— start GIVEN TEXT —

Transformative Leadership: Gender Relations in a New World
Is it okay to hug a business friend of the opposite sex? Can a man compliment a female colleague on her outfit? Should supervisors leave the door open when meeting with a subordinate of the opposite gender? In organizations across the country, we are at a transitional moment. The #MeToo movement has upended relations between the genders. There’s confusion on the part of both men and women about what is appropriate. How do we navigate this strange new world? Joanne Lipman offers insights, deep reporting, and shares the latest research and best practices to come up with solutions we can all use every day. An essential guide for leadership as well as for employees.
The Business Case for Diversity
Joanne Lipman interviewed scores of male business leaders who are championing gender equality, and found that they share one quality in common: Each sees diversity as a business imperative. These men aren’t donning pussy hats and marching in women’s protests. They are instead battle-scarred executives who understand that diverse organizations are more successful. As Lipman shows, the research backs them up. With deeply reported data, surprising twists on conventional wisdom, and compelling anecdotes, she lays out the incontrovertible business case for diversity.

— end GIVEN TEXT —

▶ _WRITTEN REQUEST 1_
According to the text on leadership and gender, what quality do the male business leaders Joanne Lipman interviewed share?
▶ _WRITTEN REQUEST 2_
In the text on leadership and gender, rewrite the passage from "Transformative Leadership: Gender" to "as for employees.", swapping "strange new world" for "uncertain new world".
▶ _WRITTEN REQUEST 3_
Write a continuation of the text on leadership and gender, starting after its final sentence.

— start RECORDS SHOWN —

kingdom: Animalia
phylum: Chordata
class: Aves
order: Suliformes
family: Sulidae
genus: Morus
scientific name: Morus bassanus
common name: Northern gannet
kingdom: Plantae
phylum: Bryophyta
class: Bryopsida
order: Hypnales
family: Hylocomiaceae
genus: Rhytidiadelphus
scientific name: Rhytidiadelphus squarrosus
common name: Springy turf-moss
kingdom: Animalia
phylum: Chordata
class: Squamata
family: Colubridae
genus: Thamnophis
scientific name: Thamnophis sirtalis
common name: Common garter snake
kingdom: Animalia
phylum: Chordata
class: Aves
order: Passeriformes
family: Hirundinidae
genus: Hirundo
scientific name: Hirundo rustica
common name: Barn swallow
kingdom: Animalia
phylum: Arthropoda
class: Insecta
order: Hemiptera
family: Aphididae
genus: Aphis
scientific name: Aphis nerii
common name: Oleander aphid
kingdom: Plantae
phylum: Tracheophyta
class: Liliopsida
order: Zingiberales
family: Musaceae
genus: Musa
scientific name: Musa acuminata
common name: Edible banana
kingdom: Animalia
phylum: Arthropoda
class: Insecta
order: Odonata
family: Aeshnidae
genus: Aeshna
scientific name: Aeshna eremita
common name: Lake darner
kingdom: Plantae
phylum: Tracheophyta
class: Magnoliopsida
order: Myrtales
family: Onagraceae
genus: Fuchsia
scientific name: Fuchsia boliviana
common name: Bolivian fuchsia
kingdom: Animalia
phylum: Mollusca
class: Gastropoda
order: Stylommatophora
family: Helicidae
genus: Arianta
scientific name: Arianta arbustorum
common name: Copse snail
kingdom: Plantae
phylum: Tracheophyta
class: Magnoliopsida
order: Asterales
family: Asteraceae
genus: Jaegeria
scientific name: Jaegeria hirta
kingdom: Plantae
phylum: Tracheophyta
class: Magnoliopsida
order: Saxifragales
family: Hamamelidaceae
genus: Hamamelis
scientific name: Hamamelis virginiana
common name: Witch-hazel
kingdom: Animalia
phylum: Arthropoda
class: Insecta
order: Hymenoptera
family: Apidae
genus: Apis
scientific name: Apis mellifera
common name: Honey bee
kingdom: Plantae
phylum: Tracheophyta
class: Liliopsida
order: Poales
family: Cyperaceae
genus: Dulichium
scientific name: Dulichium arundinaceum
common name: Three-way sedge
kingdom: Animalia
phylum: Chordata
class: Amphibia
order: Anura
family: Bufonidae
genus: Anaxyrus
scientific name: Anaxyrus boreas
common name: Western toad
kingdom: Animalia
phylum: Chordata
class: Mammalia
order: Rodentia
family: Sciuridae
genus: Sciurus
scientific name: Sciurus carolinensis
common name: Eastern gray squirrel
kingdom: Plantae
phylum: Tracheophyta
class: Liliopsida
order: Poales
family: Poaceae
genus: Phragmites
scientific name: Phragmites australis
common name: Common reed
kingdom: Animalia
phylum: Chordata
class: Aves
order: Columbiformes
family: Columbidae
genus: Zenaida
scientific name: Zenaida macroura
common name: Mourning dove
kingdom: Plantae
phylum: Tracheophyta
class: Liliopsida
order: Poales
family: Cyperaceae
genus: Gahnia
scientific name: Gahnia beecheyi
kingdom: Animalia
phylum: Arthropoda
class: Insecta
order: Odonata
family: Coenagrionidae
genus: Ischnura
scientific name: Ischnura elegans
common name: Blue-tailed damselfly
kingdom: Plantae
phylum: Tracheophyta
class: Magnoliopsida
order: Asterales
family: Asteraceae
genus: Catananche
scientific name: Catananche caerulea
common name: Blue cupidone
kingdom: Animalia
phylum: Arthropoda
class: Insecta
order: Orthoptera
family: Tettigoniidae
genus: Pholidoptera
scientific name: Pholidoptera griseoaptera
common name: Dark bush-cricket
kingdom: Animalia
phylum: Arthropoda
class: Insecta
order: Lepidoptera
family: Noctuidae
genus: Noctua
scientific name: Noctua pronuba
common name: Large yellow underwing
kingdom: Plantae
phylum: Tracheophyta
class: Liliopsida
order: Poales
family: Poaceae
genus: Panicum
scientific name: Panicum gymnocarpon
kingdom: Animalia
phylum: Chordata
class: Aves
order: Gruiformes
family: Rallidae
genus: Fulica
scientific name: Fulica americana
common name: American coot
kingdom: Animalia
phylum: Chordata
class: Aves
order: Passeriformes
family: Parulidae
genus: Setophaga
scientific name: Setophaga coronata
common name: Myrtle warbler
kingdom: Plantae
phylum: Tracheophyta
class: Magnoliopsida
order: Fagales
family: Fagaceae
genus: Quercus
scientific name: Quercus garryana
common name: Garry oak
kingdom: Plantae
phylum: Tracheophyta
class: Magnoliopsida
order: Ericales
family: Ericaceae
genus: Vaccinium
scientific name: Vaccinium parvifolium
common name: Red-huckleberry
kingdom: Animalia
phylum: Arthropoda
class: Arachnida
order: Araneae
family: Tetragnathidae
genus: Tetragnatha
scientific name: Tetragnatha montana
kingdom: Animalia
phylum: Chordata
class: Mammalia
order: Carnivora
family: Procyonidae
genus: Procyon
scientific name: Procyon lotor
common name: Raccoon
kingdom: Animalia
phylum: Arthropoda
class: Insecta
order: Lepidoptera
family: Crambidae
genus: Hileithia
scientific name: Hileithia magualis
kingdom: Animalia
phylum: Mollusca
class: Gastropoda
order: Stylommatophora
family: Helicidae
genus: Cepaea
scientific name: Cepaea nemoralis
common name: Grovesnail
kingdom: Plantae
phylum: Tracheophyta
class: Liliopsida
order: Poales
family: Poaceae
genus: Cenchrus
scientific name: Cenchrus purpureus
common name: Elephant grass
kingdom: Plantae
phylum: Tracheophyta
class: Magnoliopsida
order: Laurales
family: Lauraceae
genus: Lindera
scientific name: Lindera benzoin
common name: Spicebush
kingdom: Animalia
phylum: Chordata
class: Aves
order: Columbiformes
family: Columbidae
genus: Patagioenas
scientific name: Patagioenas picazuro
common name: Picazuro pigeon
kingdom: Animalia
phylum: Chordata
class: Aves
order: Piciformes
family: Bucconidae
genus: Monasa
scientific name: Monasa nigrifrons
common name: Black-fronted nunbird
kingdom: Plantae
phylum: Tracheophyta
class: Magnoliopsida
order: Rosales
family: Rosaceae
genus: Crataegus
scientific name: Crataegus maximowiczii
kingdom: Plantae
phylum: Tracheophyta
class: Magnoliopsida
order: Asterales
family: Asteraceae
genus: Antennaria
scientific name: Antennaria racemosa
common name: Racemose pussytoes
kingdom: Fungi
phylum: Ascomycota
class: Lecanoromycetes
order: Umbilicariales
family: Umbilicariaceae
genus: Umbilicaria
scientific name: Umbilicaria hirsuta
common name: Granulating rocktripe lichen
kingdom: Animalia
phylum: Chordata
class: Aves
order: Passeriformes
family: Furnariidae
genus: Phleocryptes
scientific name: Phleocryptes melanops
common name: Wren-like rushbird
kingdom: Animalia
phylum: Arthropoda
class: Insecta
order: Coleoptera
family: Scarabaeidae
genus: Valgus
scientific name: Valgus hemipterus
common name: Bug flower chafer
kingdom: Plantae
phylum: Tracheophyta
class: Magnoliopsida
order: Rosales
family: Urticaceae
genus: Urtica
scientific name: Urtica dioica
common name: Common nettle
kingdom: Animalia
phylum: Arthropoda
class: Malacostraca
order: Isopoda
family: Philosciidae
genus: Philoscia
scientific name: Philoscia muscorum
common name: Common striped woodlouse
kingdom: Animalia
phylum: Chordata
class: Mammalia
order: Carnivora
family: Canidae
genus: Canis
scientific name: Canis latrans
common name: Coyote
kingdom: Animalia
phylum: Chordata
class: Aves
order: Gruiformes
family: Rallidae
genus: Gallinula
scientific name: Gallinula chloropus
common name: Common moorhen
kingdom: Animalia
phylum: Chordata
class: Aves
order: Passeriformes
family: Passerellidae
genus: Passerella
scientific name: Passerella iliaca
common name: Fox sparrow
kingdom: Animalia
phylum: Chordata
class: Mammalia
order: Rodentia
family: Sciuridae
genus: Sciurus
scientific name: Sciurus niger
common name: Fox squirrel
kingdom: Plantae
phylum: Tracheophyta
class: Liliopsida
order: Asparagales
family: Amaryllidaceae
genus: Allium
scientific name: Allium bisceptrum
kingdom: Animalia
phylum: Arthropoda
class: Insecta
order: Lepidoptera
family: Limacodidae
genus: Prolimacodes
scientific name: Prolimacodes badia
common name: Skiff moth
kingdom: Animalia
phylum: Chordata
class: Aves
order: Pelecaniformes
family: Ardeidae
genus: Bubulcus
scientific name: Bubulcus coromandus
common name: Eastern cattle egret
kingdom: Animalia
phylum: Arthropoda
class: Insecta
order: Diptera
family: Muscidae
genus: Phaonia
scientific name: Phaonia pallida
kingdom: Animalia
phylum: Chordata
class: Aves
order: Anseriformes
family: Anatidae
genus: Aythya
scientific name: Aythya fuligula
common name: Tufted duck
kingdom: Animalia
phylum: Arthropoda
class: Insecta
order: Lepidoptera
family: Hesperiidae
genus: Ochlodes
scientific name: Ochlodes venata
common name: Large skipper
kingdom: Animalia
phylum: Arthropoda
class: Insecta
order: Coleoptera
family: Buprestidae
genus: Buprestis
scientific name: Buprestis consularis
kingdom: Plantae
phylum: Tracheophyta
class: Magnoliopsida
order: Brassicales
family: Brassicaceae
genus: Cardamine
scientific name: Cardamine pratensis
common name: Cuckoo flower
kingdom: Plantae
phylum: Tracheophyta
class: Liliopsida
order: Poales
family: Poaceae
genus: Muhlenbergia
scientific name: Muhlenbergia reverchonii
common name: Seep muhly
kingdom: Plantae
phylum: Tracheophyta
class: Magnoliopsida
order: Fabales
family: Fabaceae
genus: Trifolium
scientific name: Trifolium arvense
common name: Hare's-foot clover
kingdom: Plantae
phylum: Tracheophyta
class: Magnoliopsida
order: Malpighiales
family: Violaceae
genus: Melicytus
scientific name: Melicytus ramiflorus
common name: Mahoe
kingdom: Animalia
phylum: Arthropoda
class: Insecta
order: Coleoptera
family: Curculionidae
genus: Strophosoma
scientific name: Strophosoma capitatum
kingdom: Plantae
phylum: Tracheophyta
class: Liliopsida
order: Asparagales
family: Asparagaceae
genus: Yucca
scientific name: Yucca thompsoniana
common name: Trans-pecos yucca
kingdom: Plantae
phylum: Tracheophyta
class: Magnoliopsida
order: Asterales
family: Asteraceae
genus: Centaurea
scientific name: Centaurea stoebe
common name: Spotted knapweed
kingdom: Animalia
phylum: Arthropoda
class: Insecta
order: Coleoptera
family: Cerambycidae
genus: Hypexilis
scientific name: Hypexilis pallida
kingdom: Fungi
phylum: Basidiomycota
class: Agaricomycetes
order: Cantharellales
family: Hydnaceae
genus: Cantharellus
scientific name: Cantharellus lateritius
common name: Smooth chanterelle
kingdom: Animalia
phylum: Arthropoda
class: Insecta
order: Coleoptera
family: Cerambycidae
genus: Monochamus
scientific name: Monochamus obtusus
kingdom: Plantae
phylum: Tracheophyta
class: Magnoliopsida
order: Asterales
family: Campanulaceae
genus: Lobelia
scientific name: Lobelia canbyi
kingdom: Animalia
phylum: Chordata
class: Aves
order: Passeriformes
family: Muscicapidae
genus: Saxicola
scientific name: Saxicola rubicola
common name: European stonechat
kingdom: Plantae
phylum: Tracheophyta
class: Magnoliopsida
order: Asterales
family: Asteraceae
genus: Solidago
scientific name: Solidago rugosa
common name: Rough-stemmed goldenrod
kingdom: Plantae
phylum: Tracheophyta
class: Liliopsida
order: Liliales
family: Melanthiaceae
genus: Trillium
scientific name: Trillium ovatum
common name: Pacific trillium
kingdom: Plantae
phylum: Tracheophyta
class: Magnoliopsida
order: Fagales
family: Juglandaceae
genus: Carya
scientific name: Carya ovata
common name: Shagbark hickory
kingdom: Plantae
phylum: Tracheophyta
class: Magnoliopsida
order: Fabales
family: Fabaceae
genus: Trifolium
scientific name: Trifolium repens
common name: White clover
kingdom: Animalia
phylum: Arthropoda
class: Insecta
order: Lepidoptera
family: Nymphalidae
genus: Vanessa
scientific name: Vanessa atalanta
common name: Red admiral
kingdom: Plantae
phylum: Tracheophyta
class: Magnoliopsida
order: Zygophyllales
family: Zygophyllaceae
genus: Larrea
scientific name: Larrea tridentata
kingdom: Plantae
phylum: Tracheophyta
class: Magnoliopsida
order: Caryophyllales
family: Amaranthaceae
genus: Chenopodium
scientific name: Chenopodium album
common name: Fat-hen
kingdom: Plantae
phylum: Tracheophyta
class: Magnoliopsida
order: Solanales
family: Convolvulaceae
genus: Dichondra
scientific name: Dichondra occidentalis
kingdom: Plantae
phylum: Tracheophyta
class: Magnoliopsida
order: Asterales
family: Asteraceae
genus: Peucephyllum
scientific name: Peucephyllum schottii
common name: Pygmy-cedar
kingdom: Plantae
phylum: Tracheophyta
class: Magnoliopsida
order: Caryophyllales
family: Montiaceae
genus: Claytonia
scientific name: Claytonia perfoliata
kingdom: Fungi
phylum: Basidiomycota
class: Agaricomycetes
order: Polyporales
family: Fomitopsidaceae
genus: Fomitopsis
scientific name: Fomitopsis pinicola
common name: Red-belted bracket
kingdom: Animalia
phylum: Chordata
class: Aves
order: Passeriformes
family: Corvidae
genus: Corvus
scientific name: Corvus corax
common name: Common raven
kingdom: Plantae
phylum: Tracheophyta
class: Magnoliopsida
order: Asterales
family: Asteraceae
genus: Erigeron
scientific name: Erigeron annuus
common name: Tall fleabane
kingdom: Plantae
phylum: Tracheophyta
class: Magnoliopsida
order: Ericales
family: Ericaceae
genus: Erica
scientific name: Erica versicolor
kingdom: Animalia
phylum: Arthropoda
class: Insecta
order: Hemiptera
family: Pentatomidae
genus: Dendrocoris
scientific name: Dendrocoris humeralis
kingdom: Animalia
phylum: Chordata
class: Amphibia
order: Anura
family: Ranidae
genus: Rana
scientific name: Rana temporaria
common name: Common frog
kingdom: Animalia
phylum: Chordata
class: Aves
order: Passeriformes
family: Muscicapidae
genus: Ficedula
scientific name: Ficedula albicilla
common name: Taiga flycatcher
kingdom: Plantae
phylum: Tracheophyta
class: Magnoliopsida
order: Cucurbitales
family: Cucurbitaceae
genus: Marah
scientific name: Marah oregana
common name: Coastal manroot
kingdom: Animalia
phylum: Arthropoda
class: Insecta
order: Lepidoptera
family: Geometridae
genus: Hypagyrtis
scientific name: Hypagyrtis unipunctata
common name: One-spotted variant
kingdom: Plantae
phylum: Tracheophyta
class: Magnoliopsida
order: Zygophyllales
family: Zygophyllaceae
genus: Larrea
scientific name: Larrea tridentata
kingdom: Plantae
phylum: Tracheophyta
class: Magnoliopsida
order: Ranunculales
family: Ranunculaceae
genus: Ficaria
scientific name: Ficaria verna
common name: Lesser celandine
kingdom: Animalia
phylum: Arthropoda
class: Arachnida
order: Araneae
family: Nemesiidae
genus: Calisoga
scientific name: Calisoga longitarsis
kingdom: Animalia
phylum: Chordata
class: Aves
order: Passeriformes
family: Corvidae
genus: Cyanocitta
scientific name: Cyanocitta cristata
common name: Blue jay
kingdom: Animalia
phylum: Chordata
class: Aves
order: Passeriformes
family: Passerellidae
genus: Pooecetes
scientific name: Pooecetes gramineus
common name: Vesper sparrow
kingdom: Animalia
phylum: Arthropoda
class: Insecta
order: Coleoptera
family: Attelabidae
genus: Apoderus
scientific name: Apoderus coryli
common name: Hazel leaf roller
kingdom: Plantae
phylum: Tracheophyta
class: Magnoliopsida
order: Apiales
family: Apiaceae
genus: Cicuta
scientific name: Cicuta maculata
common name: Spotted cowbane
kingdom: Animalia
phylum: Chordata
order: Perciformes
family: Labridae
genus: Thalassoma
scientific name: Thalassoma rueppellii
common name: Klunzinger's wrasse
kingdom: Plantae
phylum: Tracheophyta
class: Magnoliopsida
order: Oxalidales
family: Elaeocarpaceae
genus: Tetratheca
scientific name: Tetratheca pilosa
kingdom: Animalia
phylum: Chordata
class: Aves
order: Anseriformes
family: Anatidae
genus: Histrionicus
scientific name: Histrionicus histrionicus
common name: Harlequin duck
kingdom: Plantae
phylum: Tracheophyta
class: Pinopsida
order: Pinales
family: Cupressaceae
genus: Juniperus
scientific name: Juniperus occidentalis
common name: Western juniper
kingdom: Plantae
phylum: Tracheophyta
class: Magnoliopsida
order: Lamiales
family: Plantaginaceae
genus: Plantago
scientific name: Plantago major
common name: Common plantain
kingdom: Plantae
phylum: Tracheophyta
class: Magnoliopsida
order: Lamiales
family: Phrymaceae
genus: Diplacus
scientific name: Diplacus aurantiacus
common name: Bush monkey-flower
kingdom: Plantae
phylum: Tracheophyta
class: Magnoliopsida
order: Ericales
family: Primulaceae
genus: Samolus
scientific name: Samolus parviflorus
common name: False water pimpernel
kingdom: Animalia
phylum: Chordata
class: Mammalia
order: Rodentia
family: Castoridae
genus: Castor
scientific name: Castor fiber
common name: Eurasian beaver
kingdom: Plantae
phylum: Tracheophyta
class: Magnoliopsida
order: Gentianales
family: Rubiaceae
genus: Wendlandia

— end RECORDS SHOWN —

▶ _EXERCISE RESULT 1_
Each sees diversity as a business imperative.

▶ _EXERCISE RESULT 2_
Transformative Leadership: Gender Relations in a New World
Is it okay to hug a business friend of the opposite sex? Can a man compliment a female colleague on her outfit? Should supervisors leave the door open when meeting with a subordinate of the opposite gender? In organizations across the country, we are at a transitional moment. The #MeToo movement has upended relations between the genders. There’s confusion on the part of both men and women about what is appropriate. How do we navigate this uncertain new world? Joanne Lipman offers insights, deep reporting, and shares the latest research and best practices to come up with solutions we can all use every day. An essential guide for leadership as well as for employees.

▶ _EXERCISE RESULT 3_
Battling Unconscious Bias
Did you know that mothers routinely overestimate the crawling ability of their baby sons – but underestimate that of their baby daughters? That parents of two-year-olds who ask Google, “Is my child a genius?” are more than twice as likely to ask that about a boy as a girl? Unconscious bias – those prejudices we have buried so deeply inside of us that we don’t even realize they exist – are woven throughout every day of our lives, starting in infancy. In this lively keynote, That’s What She Said’s bestselling author Joanne Lipman looks at the roots of implicit bias, how it impacts our lives as well as our businesses – and offers solutions to help counteract these hidden prejudices.